- _Page excerpt_:
——————————

MSP432 and CC3100 MQTT with Websockets Part II (MSP432/CC3100 MQTT config)
Hardware:
SimpleLink
MSP432P401R LaunchPad
CC3100MODBOOST WiFi, SimpleLink Module BoosterPack
Software:
CC3100 MQTT Client - Texas Instruments Wiki
MSP432Ware v.3.50.00.02 (CC3100BOOST_MQTT_TwitterLED_MSP432_401R example)
Eclipse Paho JavaScript Client
In my previous post, I outlined how to set up MQTT with Websockets on a Beaglebone Black using Mosquitto. Here, I will show how to use that config and combine it with an MSP432 and CC3100 MQTT example to send and receive data from the CC3100 using MQTT.
Part1
Safe and Sound Wearables- Hearing Guard System #13: MSP432 and CC3100 MQTT with Websockets Part I
To get started with MQTT on the MSP432 with CC3100 in Code Composer Studio, I had a look at Jan Cumps' posting which covers security questions with MQTT on the MSP432 with the CC3100 Booster pack.
Like in Jan's example, I used the MSPWare CC3100BOOST_MQTT_TwitterLED_MSP432_401R example. However, in my case, I do not wish to publish anything on the web and want to keep the communication local. To perform this I had to edit the example code as such.
The first thing is to import the CC3100BOOST_MQTT_TwitterLED_MSP432_401R example from MSP432Ware. I'm using CCS 6.2 and importing from Resource Explorer does not work all the time so I had to import the project directly from the appropriate folder.

——————————

- _Information provided_:
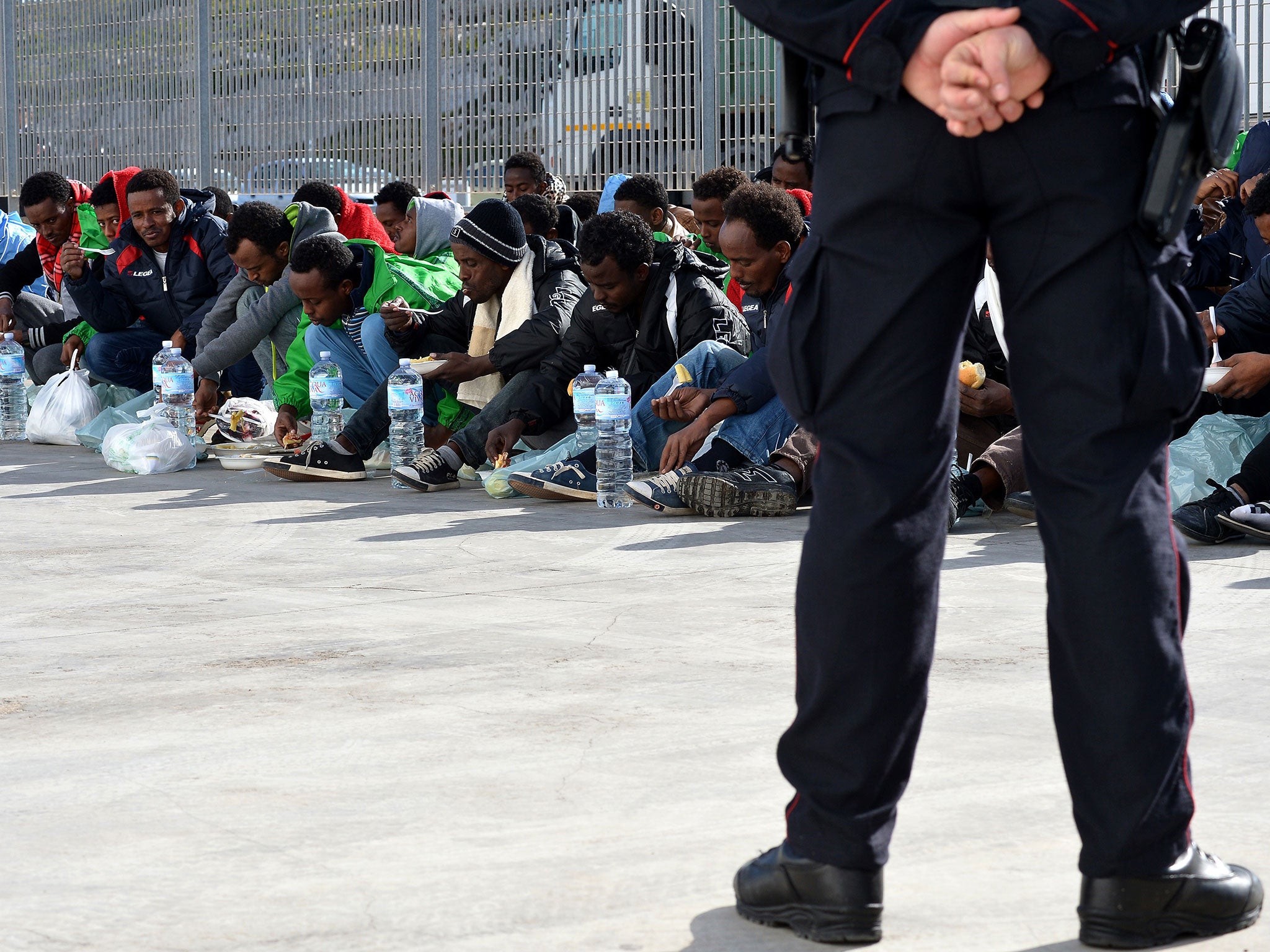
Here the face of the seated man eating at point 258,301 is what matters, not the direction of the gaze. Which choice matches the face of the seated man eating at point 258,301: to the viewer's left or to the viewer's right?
to the viewer's left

——————————

- _Work item 1_:
Using the MSP432/CC3100 MQTT post, decide whether each statement agrees with it. Answer yes or no, and quote the words that settle it.
(a) The author plans to publish data on the web.
(b) The author works in CCS 6.2.
(c) Importing from Resource Explorer always worked for the author.
- _Work item 2_: Carry on the MSP432/CC3100 MQTT post from its final sentence.
You won't need the listing for any of this.

- _Output 1_:
(a) No: "I do not wish to publish anything on the web and want to keep the communication local."
(b) Yes: "I'm using CCS 6.2"
(c) No: "importing from Resource Explorer does not work all the time"

- _Output 2_:
On my system, this ended up at:
C:\ti\tirex-content\msp\msp432ware__3.50.00.02\examples\boards\MSP-EXP432P401R\MSP-EXP432P401R_Software_Examples\Firmware\Source\CC3100BOOST_MQTT-TwitterLED_MSP432P401R
From CCS, click on Project-> Import CCS Projects and navigate to the location of the example.
Once this is located and the 'OK' Button is clicked, the project should show up in the 'Discovered Projects' window.
Click 'Finish' and the project should be imported into CCS.
NOTE: There is README.txt with some instruction with regards to how to set-up the code for your particular environment.
In the 'main.c' file, locate the section of code that allows you to set the network parameters.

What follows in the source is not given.